=== Stored rows ===

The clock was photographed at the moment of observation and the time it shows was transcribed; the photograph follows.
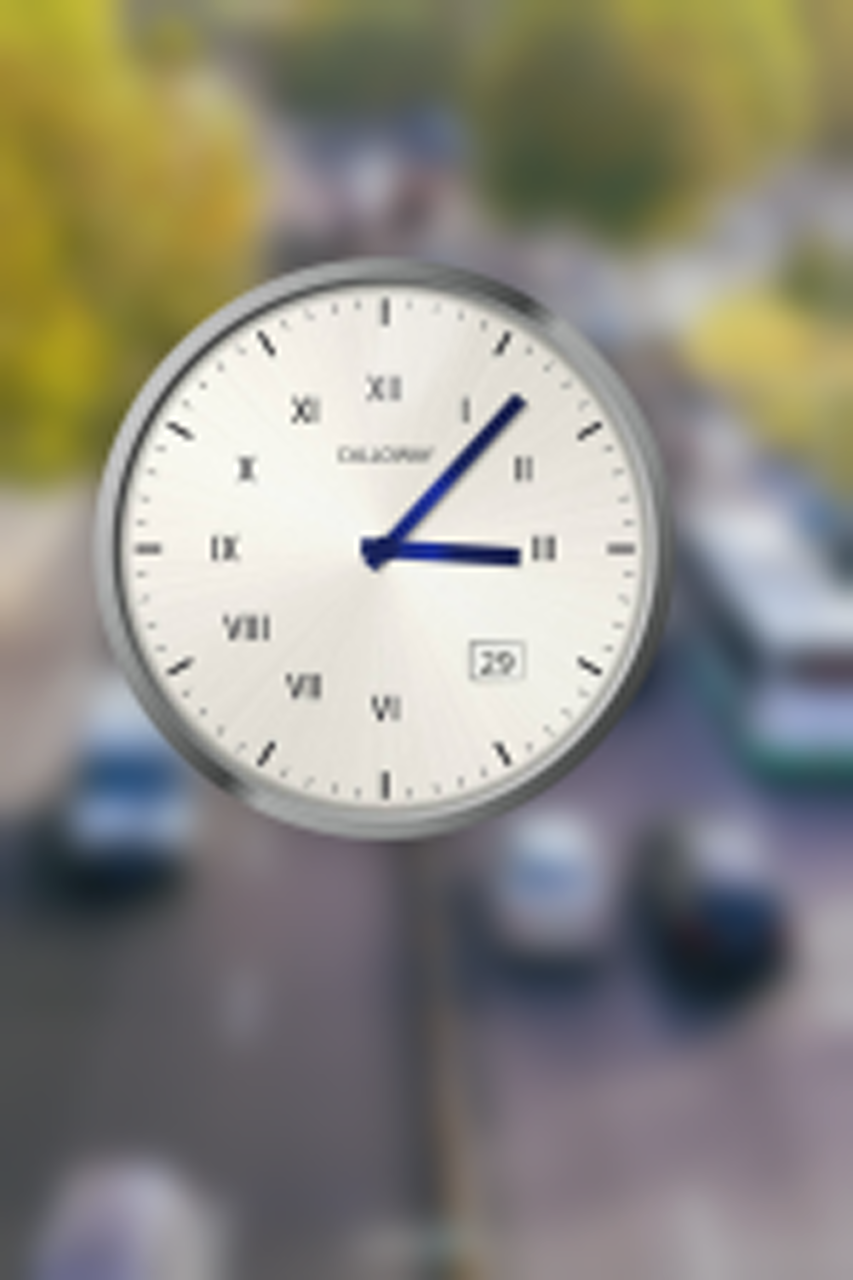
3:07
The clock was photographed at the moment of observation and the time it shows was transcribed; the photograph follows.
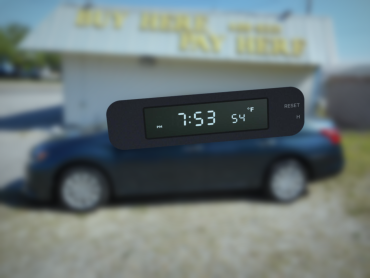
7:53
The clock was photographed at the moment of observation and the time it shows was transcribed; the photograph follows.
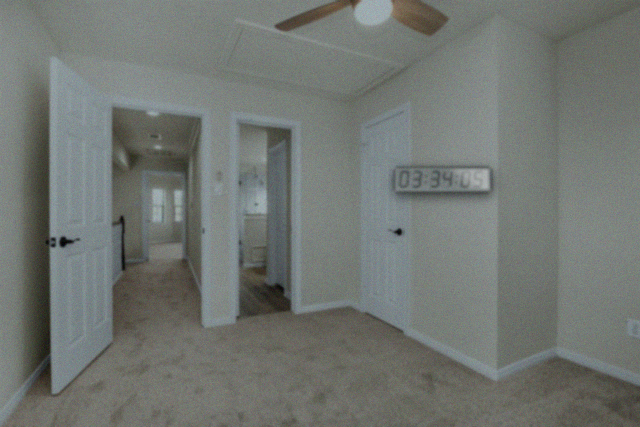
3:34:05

===

→ Objective: Rewrite the material with every "transcribed" changed to "noted" and nothing else altered. Leave the pictures out of your version.

→ Answer to this problem:
The clock was photographed at the moment of observation and the time it shows was noted; the photograph follows.
3:07
The clock was photographed at the moment of observation and the time it shows was noted; the photograph follows.
7:53
The clock was photographed at the moment of observation and the time it shows was noted; the photograph follows.
3:34:05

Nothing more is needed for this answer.